**STATED TASK:** Render the stretch of the records from the line containing "Find regions matching" through the end of the records as a JSON list of strings, one per line, with blank lines omitted. Leave the pictures out of your answer.

*** SUPPLIED INFORMATION ***

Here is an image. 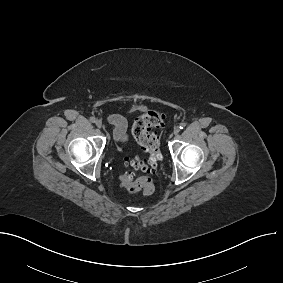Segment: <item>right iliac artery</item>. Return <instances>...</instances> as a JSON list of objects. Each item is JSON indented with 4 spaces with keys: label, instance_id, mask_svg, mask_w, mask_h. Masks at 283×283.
Wrapping results in <instances>:
<instances>
[{
    "label": "right iliac artery",
    "instance_id": "obj_1",
    "mask_svg": "<svg viewBox=\"0 0 283 283\" xmlns=\"http://www.w3.org/2000/svg\"><path fill=\"white\" fill-rule=\"evenodd\" d=\"M90 121H91L92 123H95V122H96V118H95V117H90Z\"/></svg>",
    "mask_w": 283,
    "mask_h": 283
}]
</instances>
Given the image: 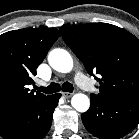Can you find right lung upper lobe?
Masks as SVG:
<instances>
[{
  "mask_svg": "<svg viewBox=\"0 0 139 139\" xmlns=\"http://www.w3.org/2000/svg\"><path fill=\"white\" fill-rule=\"evenodd\" d=\"M59 36L55 28H25L0 35V120L48 97L30 91L28 85Z\"/></svg>",
  "mask_w": 139,
  "mask_h": 139,
  "instance_id": "right-lung-upper-lobe-1",
  "label": "right lung upper lobe"
}]
</instances>
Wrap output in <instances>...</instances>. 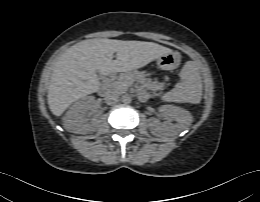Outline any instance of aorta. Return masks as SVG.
Listing matches in <instances>:
<instances>
[{"label": "aorta", "mask_w": 260, "mask_h": 202, "mask_svg": "<svg viewBox=\"0 0 260 202\" xmlns=\"http://www.w3.org/2000/svg\"><path fill=\"white\" fill-rule=\"evenodd\" d=\"M132 100L131 96L129 94H124L122 97H121V101L125 104H128L130 103Z\"/></svg>", "instance_id": "obj_1"}]
</instances>
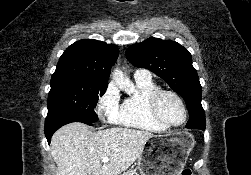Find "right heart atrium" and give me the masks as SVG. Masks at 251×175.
I'll return each instance as SVG.
<instances>
[{
	"label": "right heart atrium",
	"mask_w": 251,
	"mask_h": 175,
	"mask_svg": "<svg viewBox=\"0 0 251 175\" xmlns=\"http://www.w3.org/2000/svg\"><path fill=\"white\" fill-rule=\"evenodd\" d=\"M121 107V97L117 85L109 82L95 104V112L103 122H116Z\"/></svg>",
	"instance_id": "1"
}]
</instances>
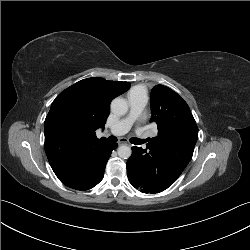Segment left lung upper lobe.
<instances>
[{
  "mask_svg": "<svg viewBox=\"0 0 250 250\" xmlns=\"http://www.w3.org/2000/svg\"><path fill=\"white\" fill-rule=\"evenodd\" d=\"M151 121L158 127V135L149 143L155 147L173 143L183 155L190 150L193 153L198 139V127L189 106L172 89L157 85L151 92Z\"/></svg>",
  "mask_w": 250,
  "mask_h": 250,
  "instance_id": "obj_1",
  "label": "left lung upper lobe"
}]
</instances>
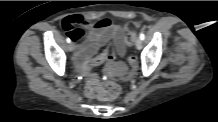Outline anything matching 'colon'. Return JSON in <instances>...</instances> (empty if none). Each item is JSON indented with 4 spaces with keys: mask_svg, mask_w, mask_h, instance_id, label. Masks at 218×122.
Instances as JSON below:
<instances>
[{
    "mask_svg": "<svg viewBox=\"0 0 218 122\" xmlns=\"http://www.w3.org/2000/svg\"><path fill=\"white\" fill-rule=\"evenodd\" d=\"M67 30H71L69 26L66 27ZM136 30L137 26L131 24L129 26L128 34L126 36V42L128 45H132L136 40ZM106 45L103 50H101L97 55H92L84 61L81 67L77 68V75L79 78H86L88 74L97 70L98 65L111 64L118 60V55L113 46L115 45V40L113 38H108L106 40ZM129 64L132 71L137 69V61L135 57L130 56L128 58ZM85 92L89 97L99 98L102 100H112L117 98L121 93V87L115 82H101L100 79L94 75H91L86 87Z\"/></svg>",
    "mask_w": 218,
    "mask_h": 122,
    "instance_id": "1",
    "label": "colon"
}]
</instances>
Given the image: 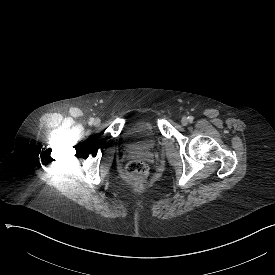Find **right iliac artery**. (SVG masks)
Wrapping results in <instances>:
<instances>
[{
  "label": "right iliac artery",
  "mask_w": 275,
  "mask_h": 275,
  "mask_svg": "<svg viewBox=\"0 0 275 275\" xmlns=\"http://www.w3.org/2000/svg\"><path fill=\"white\" fill-rule=\"evenodd\" d=\"M89 123L92 124L93 123V119H91Z\"/></svg>",
  "instance_id": "82829eb1"
}]
</instances>
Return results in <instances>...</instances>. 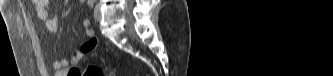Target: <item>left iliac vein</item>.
<instances>
[{
	"instance_id": "1",
	"label": "left iliac vein",
	"mask_w": 333,
	"mask_h": 76,
	"mask_svg": "<svg viewBox=\"0 0 333 76\" xmlns=\"http://www.w3.org/2000/svg\"><path fill=\"white\" fill-rule=\"evenodd\" d=\"M94 19L96 21H99L101 19V13L99 11V7L96 6L95 9H94Z\"/></svg>"
}]
</instances>
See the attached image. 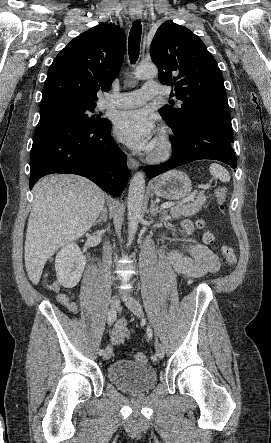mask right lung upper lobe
Wrapping results in <instances>:
<instances>
[{
  "label": "right lung upper lobe",
  "instance_id": "1",
  "mask_svg": "<svg viewBox=\"0 0 271 443\" xmlns=\"http://www.w3.org/2000/svg\"><path fill=\"white\" fill-rule=\"evenodd\" d=\"M125 33L100 24L70 41L49 67L42 101L75 99L95 103L100 87L111 88L125 53Z\"/></svg>",
  "mask_w": 271,
  "mask_h": 443
}]
</instances>
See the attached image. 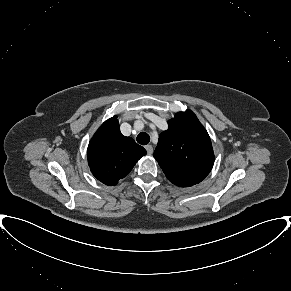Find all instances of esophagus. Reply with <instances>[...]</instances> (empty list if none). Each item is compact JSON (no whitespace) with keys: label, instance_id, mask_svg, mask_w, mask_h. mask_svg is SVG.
<instances>
[{"label":"esophagus","instance_id":"1","mask_svg":"<svg viewBox=\"0 0 291 291\" xmlns=\"http://www.w3.org/2000/svg\"><path fill=\"white\" fill-rule=\"evenodd\" d=\"M145 149H146V151H147L148 154H152V152H153V147H152V145H146V146H145Z\"/></svg>","mask_w":291,"mask_h":291}]
</instances>
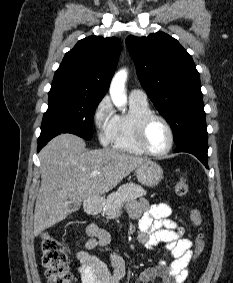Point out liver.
<instances>
[{"label":"liver","instance_id":"obj_1","mask_svg":"<svg viewBox=\"0 0 233 283\" xmlns=\"http://www.w3.org/2000/svg\"><path fill=\"white\" fill-rule=\"evenodd\" d=\"M73 134L54 137L39 153L41 186L34 210V236L64 220L72 204L100 197L138 166L150 161L112 149H85ZM93 171L100 172L90 176Z\"/></svg>","mask_w":233,"mask_h":283}]
</instances>
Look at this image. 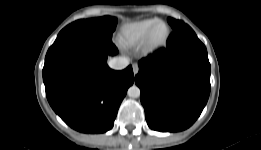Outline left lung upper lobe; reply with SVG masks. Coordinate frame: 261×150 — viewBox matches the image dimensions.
<instances>
[{"mask_svg":"<svg viewBox=\"0 0 261 150\" xmlns=\"http://www.w3.org/2000/svg\"><path fill=\"white\" fill-rule=\"evenodd\" d=\"M168 22L171 25V27L173 28V30L180 28L183 25H185V23L183 21L176 20V19H173V18H168Z\"/></svg>","mask_w":261,"mask_h":150,"instance_id":"obj_1","label":"left lung upper lobe"}]
</instances>
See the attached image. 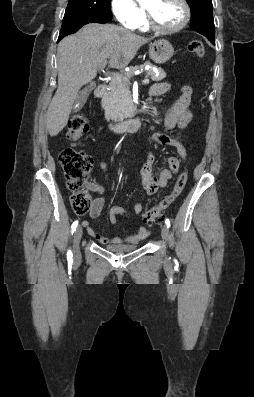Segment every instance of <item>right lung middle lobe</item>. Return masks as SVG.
<instances>
[{"label": "right lung middle lobe", "instance_id": "obj_1", "mask_svg": "<svg viewBox=\"0 0 254 397\" xmlns=\"http://www.w3.org/2000/svg\"><path fill=\"white\" fill-rule=\"evenodd\" d=\"M111 0H69L64 16H84L93 19L111 18Z\"/></svg>", "mask_w": 254, "mask_h": 397}]
</instances>
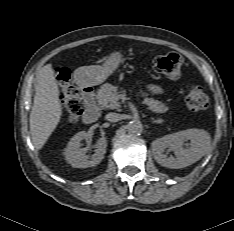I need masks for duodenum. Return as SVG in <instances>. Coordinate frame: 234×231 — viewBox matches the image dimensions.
<instances>
[{
    "label": "duodenum",
    "instance_id": "duodenum-1",
    "mask_svg": "<svg viewBox=\"0 0 234 231\" xmlns=\"http://www.w3.org/2000/svg\"><path fill=\"white\" fill-rule=\"evenodd\" d=\"M80 90L82 98L86 104L85 110L82 115L84 123H92L99 117V111L95 102L94 88L88 83L81 82Z\"/></svg>",
    "mask_w": 234,
    "mask_h": 231
}]
</instances>
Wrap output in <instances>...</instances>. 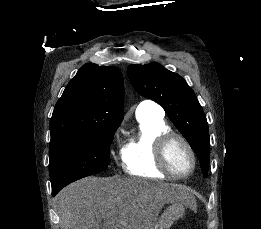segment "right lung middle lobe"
<instances>
[{
    "label": "right lung middle lobe",
    "mask_w": 261,
    "mask_h": 229,
    "mask_svg": "<svg viewBox=\"0 0 261 229\" xmlns=\"http://www.w3.org/2000/svg\"><path fill=\"white\" fill-rule=\"evenodd\" d=\"M118 126H96L49 146L53 196L69 183L107 168L110 164L109 147Z\"/></svg>",
    "instance_id": "right-lung-middle-lobe-1"
}]
</instances>
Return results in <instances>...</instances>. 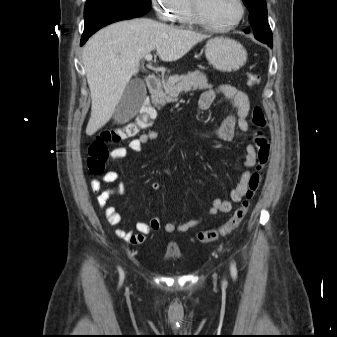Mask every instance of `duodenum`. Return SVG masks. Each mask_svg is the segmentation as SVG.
<instances>
[{
  "instance_id": "duodenum-1",
  "label": "duodenum",
  "mask_w": 337,
  "mask_h": 337,
  "mask_svg": "<svg viewBox=\"0 0 337 337\" xmlns=\"http://www.w3.org/2000/svg\"><path fill=\"white\" fill-rule=\"evenodd\" d=\"M146 83H147L148 88L150 90L154 91L159 87L160 80H159V77L156 74L150 73L146 77Z\"/></svg>"
}]
</instances>
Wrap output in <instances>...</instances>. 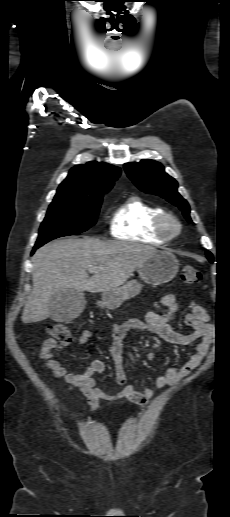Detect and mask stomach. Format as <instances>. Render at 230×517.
Here are the masks:
<instances>
[{
  "mask_svg": "<svg viewBox=\"0 0 230 517\" xmlns=\"http://www.w3.org/2000/svg\"><path fill=\"white\" fill-rule=\"evenodd\" d=\"M178 269L179 261L175 255L159 250L138 267V274L145 283L159 285L171 281L177 275ZM141 289V283L131 280L122 287L104 291L101 306L116 309L124 301L138 295Z\"/></svg>",
  "mask_w": 230,
  "mask_h": 517,
  "instance_id": "1",
  "label": "stomach"
}]
</instances>
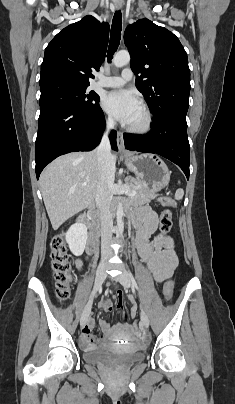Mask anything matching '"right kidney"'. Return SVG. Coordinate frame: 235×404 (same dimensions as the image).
<instances>
[{
    "label": "right kidney",
    "mask_w": 235,
    "mask_h": 404,
    "mask_svg": "<svg viewBox=\"0 0 235 404\" xmlns=\"http://www.w3.org/2000/svg\"><path fill=\"white\" fill-rule=\"evenodd\" d=\"M66 241L75 256L83 254L87 241V228L83 224H73L66 233Z\"/></svg>",
    "instance_id": "ca27d5eb"
}]
</instances>
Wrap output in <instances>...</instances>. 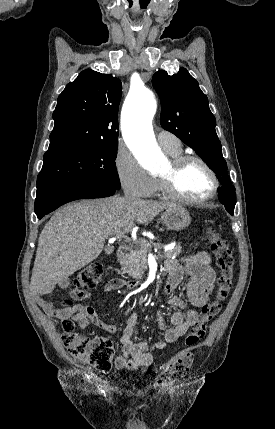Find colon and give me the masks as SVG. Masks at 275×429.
Masks as SVG:
<instances>
[{"label":"colon","instance_id":"obj_1","mask_svg":"<svg viewBox=\"0 0 275 429\" xmlns=\"http://www.w3.org/2000/svg\"><path fill=\"white\" fill-rule=\"evenodd\" d=\"M210 248L216 257L220 269L218 278V293L215 301L202 307L200 319L191 331L185 336L186 348L176 354L162 369L160 381L169 383L184 377L194 362L191 348L198 344L205 336L207 325L221 311L222 303L227 298L233 285L234 257L225 238L213 227L208 228ZM105 268L100 263H92L83 267L76 275L69 287V293L82 288L96 287L104 275ZM65 303H69L68 300ZM62 341L78 362L87 364L100 372H107L111 368L114 356V347L106 336L90 338L75 331L73 322H63Z\"/></svg>","mask_w":275,"mask_h":429}]
</instances>
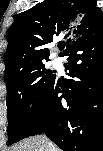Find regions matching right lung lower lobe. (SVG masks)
Masks as SVG:
<instances>
[{
  "mask_svg": "<svg viewBox=\"0 0 103 151\" xmlns=\"http://www.w3.org/2000/svg\"><path fill=\"white\" fill-rule=\"evenodd\" d=\"M63 56L72 79H54L20 140L45 132L63 151L93 150L103 126V27L85 33Z\"/></svg>",
  "mask_w": 103,
  "mask_h": 151,
  "instance_id": "obj_1",
  "label": "right lung lower lobe"
}]
</instances>
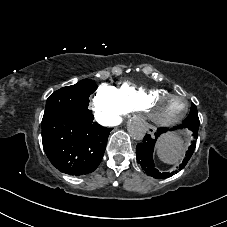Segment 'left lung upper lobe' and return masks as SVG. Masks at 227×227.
<instances>
[{
	"instance_id": "left-lung-upper-lobe-1",
	"label": "left lung upper lobe",
	"mask_w": 227,
	"mask_h": 227,
	"mask_svg": "<svg viewBox=\"0 0 227 227\" xmlns=\"http://www.w3.org/2000/svg\"><path fill=\"white\" fill-rule=\"evenodd\" d=\"M182 127L188 129H199V118L196 105L192 104L188 117L182 122Z\"/></svg>"
}]
</instances>
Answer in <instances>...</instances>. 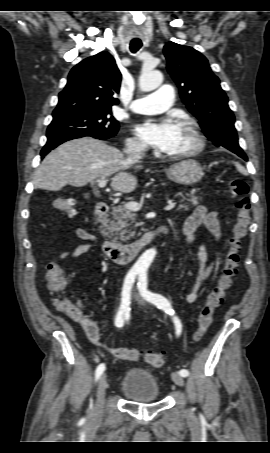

***

**CORRECT RESULT:**
[
  "Find regions matching right lung lower lobe. (SVG masks)",
  "Masks as SVG:",
  "<instances>",
  "[{",
  "  \"mask_svg\": \"<svg viewBox=\\\"0 0 103 151\\\" xmlns=\\\"http://www.w3.org/2000/svg\\\"><path fill=\\\"white\\\" fill-rule=\\\"evenodd\\\" d=\\\"M63 56L72 79H54L20 140L45 132L63 151L93 150L103 126V27L85 33Z\\\"/></svg>\",",
  "  \"mask_w\": 103,",
  "  \"mask_h\": 151,",
  "  \"instance_id\": \"obj_1\",",
  "  \"label\": \"right lung lower lobe\"",
  "}]",
  "</instances>",
  "Segment 'left lung upper lobe' and return masks as SVG. Masks at 227×227.",
  "<instances>",
  "[{",
  "\t\"instance_id\": \"left-lung-upper-lobe-1\",",
  "\t\"label\": \"left lung upper lobe\",",
  "\t\"mask_w\": 227,",
  "\t\"mask_h\": 227,",
  "\t\"mask_svg\": \"<svg viewBox=\\\"0 0 227 227\\\" xmlns=\\\"http://www.w3.org/2000/svg\\\"><path fill=\\\"white\\\" fill-rule=\\\"evenodd\\\" d=\\\"M182 127L188 129H199V118L196 105L192 104L188 117L182 122Z\\\"/></svg>\"",
  "}]",
  "</instances>",
  "Answer in <instances>...</instances>. "
]